Let me interject at this point that Mr. Brooklyn is and has been as affirming, encouraging, and supportive of my journey into Pumplandia as any partner could be. He has told me in a dozen ways that he isn’t troubled in the least by the concept of those “visual distractions.” I believe him. But I also believe that he can’t really know that for sure, can he, until he sees what I look like with an infusion set stuck in my tummy. Argh. So even though I know on an intellectual level that any worthwhile partner, which Mr. Brooklyn certainly is, would be accepting of the pump, I’m still more distressed than I care to admit.

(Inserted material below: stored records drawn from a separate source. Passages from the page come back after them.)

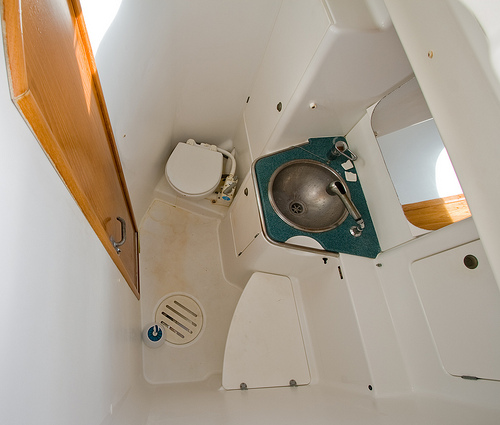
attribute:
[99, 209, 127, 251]
handle — silver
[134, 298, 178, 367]
plug floor — blue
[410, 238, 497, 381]
washer — round, black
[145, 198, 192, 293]
stain — yellow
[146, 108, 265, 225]
toilet — white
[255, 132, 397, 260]
sink — stainless steel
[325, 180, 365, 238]
faucet — stainless steel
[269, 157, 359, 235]
bowl — silver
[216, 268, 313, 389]
seat — foldable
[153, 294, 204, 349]
drain — round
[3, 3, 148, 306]
wooden door — long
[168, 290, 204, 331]
white grate — round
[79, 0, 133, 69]
light — shining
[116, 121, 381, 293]
bathroom — white, small, empty, clean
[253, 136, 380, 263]
sink — dark blue, chrome, empty, small, deep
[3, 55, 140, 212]
door — brown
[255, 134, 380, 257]
counter top —  blue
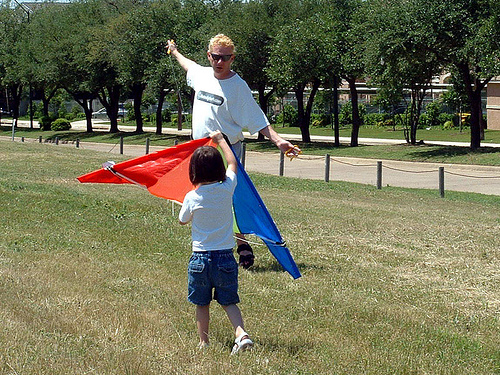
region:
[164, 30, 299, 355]
a man and a young girl in a park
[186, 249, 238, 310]
young girl wearing jeans shorts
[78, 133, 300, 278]
young girl holding a kite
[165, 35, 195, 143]
man holding a kite's string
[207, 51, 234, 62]
man wearing black sunglasses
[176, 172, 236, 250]
young girl wearing a white shirt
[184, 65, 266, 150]
man wearing a white shirt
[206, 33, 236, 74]
man with blond curly hair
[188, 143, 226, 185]
young girl with short brown hair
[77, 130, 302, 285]
a blue and red kite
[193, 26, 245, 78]
head of a man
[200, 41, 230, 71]
sunglasses on man's face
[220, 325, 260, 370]
foot of the girl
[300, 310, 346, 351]
green grass next to girl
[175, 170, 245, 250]
white shirt on girl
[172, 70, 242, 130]
shirt on the man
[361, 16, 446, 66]
leaves on the tree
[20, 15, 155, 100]
many trees in the background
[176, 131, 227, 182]
head of the girl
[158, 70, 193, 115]
string of the kite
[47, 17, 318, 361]
a man and child flying a kite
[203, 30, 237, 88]
a man wearing sunglasses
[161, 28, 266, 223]
a man looking down at a child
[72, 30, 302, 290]
a man looking down at a kite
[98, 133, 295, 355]
a child holding a kite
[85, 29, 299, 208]
a man holding the strings of a kite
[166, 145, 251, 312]
a child wearing jean shorts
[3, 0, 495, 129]
a row of trees in a park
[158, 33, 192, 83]
the arm of a man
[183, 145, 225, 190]
the head of a child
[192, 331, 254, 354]
Child is wearing shoes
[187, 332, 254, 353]
Child is wearing white shoes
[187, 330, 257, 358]
Child is wearing sandals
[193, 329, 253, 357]
Child is wearing white sandals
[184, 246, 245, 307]
Child is wearing shorts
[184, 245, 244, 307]
Child is wearing blue shorts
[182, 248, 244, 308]
Child is wearing denim shorts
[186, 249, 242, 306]
Child is wearing blue denim shorts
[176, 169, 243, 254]
Child is wearing a shirt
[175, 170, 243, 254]
Child is wearing a white shirt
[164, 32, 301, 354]
the people standing on the grass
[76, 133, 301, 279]
the red and blue kite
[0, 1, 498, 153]
the trees lined up in a row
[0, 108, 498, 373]
the grass on the ground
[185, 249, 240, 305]
the denim shorts on the small child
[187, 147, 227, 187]
the hair on the small child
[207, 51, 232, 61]
the sunglasses on the man's face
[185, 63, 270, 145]
the short sleeved shirt on the man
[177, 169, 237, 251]
the short sleeved shirt on the small child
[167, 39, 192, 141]
the kite's string being stretched out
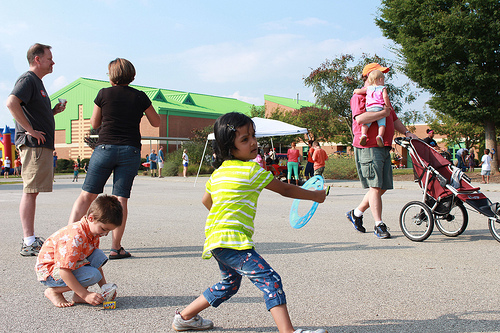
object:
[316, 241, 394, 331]
pavement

I keep meaning to post about my experiences telling a coworker about pumping. The exchange reminded me of my own initial feelings about it, when I first heard about the possibility during a period of post-diagnosis shock. Truth is, I was, on an involuntary and visceral level, revolted by the idea of having something attached to me and entering my body. This is hard to acknowledge openly because the last thing I want to do is contribute to anyone’s negative feelings about the gizmo, particularly a prospective pumper (e-mail me!) who is trying to sort through those emotions and needs support. Perhaps for this very reason, I have yet to talk with a person who has a pump who has openly said, yeah, there is something a little gross about it at times, even to me. But that feeling was, for me at that time, a fact. This is the involuntary reaction that I fear in my sweetie, who despite being a very good man cannot help what his brain does with a piece of visual data.

What changed that reaction for me (most of the time) was information. I got to know people who were using pumps, had none of those feelings (or if they had em had dealt with them already!), and were realizing tangible health benefits. And I got a look at actual pumps and infusion sets and decided, okay, I can cope with this. And, maybe most of all, I decided through research that there was an important relationship between my going on the pump and preparing to someday get pregnant and have an optimally healthy pregnancy & baby.

But, as we see, some of the difficulty lingers for me in spite of the progress I’ve made. Honestly, I do believe that my relationship will make the transition just fine. I just wish he had been here, or I there, from the start.